* START Document passage *
On all of the BOTB I have been involved with as either an organizer or band manager you are given a packet with the prizes, the rules, and tickets to sell.  To qualify for the BOTB you had to sell at least half of the tickets, normally 25. However in reality they want you to sell out your first batch of tickets which is more like 50. I’ve actually seen bands bring in bus loads of people, like they actually rented a bus and filled it with 100 friends who aren’t doing anything at 1:35 on a Sunday afternoon to watch them play a 20 minute set.

Judging

There are a lot of ways one can judge a BOTB, voting, crowd applause, judging panel  etc. None are very accurate all have major flaws and can be easily exploited.  Crowd applause can be bought, no matter how great your band is, you are not going to be able to compete with a band who brings a bus load of people. Voting: much like crowd applause can be bought, voting also can fall victim to user error. In the battles I ran when you showed your ticket you were given a blank voting slip and told where the ballot box was. It was almost always right next to the box office where someone could keep an eye on it from tampering and you had to walk right past it to leave. Didn’t matter, people still screwed up. Some put their own name, some left it blank, one person famously wrote “ALL THESE BANDS ARE SUCK.” Plus if you sell 50 tickets and only 30 people show up you’re out 20 votes.  If it’s judged by a panel of music industry “experts” it can simply come down to personal taste. I can’t tell you how many times I’ve been a judge at one of these things and have just seen a band I thought was just awful only to see the other judges at the table give them perfect scores. “Dude the metal band that played Britney Spears covers was fucking amazing” ugh.
* END Document passage *
## To do
Copy the battle-of-the-bands passage word for word, starting with "On all of the" and going on through "20 minute set.".
* START Information supplied *
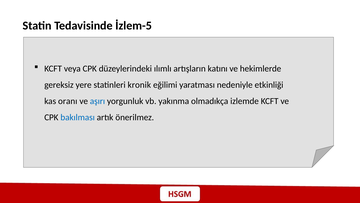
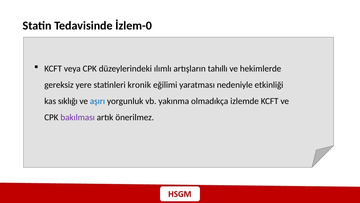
İzlem-5: İzlem-5 -> İzlem-0
katını: katını -> tahıllı
oranı: oranı -> sıklığı
bakılması colour: blue -> purple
* END Information supplied *
## Complete answer
On all of the BOTB I have been involved with as either an organizer or band manager you are given a packet with the prizes, the rules, and tickets to sell.  To qualify for the BOTB you had to sell at least half of the tickets, normally 25. However in reality they want you to sell out your first batch of tickets which is more like 50. I’ve actually seen bands bring in bus loads of people, like they actually rented a bus and filled it with 100 friends who aren’t doing anything at 1:35 on a Sunday afternoon to watch them play a 20 minute set.